Methods: Thirteen semi-structured interviews were conducted with terminally-ill, hospice-enrolled Latinos 65 or older, or their decision-making proxies. The sample is predominantly female (54% of all patients; 80% of proxies) and Mexican (77%). The average age of all patients was 82 years, and of proxies 54. Patients interviewed had an average of 7 years of education and proxies an average of 11 years. Providers from seven sites: four hospice agencies, one nursing home, and two hospital departments identified and referred study participants. Interviews elicited information regarding participants’ values, needs, and preferences related to health and end-of-life care; knowledge of options and of hospice; and services/supports needed and available to them. Interviews were transcribed verbatim and coded thematically using an inductive approach. The replicability of the themes was established by using a second coder to code a Spanish and an English transcript (15% of the data) and obtaining a high level of interrater reliability (k = 0.85).
Results: Analysis revealed that migration patterns limited participants’ past exposure to aging and dying, and interactions with healthcare. Combined with language and health literacy challenges, participants had a limited or incorrect understanding of hospice, its range of services, and connection to their prognosis. Proxies and patients discussed accepting hospice as a way to access nursing services and medical supplies. Many participants were unaware of having a social worker or were not in regular contact with the social worker, and, when listing services they were receiving, no participant in this study listed social services. Despite accepting hospice, many described ongoing curative goals, unmet needs, and challenges coordinating care consistent with cultural and religious preferences. Most often, this was due to a lack of Spanish-speaking providers and breakdown in communication; most participants relied on non-clinical Spanish-speaking staff as their main hospice contact.

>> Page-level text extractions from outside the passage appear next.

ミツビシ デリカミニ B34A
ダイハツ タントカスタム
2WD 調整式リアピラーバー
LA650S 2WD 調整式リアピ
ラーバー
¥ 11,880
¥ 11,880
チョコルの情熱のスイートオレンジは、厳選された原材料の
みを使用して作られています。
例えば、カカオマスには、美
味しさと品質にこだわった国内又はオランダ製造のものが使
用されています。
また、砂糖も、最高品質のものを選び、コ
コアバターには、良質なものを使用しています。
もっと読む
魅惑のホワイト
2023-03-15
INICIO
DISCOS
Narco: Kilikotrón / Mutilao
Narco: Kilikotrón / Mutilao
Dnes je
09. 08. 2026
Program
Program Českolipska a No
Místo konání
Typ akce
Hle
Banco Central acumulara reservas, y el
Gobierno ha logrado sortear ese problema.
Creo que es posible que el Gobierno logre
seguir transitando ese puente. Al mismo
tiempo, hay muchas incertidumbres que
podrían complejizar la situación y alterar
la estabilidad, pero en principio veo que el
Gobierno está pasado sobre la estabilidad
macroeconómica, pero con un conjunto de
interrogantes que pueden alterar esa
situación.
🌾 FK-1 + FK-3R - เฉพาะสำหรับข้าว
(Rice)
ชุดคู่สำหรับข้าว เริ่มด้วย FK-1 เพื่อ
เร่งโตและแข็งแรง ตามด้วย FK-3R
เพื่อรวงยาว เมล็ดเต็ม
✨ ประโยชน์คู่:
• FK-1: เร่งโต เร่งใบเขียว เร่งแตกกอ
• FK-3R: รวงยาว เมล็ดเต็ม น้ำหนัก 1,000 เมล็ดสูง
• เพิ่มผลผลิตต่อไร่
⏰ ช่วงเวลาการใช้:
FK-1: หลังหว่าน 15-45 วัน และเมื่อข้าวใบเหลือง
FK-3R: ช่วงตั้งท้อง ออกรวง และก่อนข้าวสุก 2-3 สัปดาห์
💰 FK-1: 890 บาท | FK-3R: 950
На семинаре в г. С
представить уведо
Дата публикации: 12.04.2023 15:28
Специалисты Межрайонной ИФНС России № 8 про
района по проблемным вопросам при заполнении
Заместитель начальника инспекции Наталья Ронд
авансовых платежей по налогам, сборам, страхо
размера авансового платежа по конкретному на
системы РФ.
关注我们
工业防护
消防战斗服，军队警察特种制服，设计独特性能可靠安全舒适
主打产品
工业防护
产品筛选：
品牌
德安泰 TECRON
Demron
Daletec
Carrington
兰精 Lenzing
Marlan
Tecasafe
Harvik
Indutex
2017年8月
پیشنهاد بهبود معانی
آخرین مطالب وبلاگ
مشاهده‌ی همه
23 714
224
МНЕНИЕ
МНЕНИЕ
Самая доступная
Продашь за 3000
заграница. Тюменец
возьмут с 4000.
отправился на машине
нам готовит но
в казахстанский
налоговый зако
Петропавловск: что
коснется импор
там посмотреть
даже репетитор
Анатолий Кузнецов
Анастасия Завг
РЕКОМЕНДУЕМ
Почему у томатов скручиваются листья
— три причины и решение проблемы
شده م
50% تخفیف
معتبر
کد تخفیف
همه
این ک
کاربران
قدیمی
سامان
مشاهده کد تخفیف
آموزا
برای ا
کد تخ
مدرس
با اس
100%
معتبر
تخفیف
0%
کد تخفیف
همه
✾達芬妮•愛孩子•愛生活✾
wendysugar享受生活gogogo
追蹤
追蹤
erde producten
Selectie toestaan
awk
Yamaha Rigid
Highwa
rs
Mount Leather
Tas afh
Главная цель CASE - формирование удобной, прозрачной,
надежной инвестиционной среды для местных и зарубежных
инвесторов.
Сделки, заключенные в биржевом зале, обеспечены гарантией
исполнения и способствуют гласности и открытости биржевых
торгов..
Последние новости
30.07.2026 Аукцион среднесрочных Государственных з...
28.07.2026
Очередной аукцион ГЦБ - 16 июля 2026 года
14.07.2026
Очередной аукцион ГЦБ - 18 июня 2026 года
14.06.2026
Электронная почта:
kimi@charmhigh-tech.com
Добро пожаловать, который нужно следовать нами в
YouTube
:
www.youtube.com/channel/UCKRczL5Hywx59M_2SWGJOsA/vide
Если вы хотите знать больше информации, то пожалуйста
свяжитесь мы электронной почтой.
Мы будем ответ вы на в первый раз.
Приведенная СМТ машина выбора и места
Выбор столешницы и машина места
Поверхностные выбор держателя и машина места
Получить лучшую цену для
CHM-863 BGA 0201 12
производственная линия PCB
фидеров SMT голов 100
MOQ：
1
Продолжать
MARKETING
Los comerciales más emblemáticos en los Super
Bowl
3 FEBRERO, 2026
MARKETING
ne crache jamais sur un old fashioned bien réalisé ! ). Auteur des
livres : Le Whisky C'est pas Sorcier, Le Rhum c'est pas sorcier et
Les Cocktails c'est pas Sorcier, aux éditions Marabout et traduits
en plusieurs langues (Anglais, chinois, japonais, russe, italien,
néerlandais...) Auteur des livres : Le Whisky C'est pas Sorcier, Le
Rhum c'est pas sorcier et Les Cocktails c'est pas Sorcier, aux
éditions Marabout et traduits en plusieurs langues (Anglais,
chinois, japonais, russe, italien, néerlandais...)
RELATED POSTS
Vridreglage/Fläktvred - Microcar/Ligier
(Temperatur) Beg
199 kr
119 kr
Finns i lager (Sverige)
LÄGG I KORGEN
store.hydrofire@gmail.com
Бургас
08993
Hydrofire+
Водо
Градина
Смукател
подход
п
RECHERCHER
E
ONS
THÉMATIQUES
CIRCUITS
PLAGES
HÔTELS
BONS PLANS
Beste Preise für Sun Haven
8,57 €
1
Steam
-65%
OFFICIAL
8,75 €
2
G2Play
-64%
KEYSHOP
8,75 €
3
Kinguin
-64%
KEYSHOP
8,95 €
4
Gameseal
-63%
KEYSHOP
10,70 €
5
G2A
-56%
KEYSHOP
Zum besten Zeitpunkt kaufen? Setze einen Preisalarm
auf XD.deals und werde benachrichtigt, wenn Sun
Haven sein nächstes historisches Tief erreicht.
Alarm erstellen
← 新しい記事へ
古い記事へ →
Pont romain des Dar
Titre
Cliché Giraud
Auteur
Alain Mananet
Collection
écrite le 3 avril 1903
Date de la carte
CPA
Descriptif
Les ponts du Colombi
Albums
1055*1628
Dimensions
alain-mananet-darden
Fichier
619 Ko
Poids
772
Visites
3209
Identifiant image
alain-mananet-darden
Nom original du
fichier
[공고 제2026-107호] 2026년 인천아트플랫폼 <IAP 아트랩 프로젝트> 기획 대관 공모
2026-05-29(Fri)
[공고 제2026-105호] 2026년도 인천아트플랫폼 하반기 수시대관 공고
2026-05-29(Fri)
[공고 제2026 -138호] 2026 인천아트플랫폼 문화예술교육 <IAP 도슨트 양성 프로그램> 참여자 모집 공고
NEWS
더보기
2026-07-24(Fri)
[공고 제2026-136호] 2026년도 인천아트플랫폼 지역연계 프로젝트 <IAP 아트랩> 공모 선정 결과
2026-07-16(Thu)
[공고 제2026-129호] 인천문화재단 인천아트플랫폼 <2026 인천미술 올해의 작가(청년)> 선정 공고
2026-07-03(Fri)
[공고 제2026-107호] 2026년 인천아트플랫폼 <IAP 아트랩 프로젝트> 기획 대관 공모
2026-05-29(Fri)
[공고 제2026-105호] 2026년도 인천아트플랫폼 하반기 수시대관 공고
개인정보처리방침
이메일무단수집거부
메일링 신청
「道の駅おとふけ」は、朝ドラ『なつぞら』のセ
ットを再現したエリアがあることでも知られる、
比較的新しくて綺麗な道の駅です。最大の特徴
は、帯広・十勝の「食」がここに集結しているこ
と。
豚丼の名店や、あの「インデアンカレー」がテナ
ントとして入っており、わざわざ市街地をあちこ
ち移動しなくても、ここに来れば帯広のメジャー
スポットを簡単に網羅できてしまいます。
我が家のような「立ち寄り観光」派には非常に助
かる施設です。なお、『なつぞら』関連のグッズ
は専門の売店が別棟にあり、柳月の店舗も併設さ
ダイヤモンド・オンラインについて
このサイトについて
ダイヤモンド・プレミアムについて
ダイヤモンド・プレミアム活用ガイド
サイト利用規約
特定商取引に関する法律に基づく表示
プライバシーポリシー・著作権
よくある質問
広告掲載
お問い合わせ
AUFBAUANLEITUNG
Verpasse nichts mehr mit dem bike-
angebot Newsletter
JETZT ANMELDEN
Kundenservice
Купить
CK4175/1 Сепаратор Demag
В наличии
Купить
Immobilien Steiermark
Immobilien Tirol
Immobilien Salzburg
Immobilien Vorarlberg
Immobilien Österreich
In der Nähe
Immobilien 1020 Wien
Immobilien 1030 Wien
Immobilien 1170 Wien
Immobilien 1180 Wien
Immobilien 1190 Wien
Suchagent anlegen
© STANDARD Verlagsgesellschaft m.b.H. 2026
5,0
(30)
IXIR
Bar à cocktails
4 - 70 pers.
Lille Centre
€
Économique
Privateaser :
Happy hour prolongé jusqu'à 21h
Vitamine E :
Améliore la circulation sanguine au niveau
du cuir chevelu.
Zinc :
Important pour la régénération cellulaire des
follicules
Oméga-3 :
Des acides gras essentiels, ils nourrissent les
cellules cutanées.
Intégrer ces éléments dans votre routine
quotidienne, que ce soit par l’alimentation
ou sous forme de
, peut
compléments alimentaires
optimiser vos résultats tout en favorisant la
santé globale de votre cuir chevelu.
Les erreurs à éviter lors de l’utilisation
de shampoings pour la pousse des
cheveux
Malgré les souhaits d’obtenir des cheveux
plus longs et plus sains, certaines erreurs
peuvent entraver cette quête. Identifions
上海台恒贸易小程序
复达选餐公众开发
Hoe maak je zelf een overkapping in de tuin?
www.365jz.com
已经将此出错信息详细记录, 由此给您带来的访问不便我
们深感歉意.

Conclusion and Implications: This study found that participants’ limited understanding of the range of hospice services, even once enrolled in hospice, impacted their ability to coordinate care and resulted in unmet needs. Findings highlight the importance of improving patient-provider language and cultural concordance as a way to improve communication and care. Improving awareness of end-of-life care options including hospice, among Latino communities, remains a need. Workforce developments are required in order to ensure Latino hospice patients have access to well-trained social workers who can provide comprehensive and culturally-appropriate education, needs assessments, and support.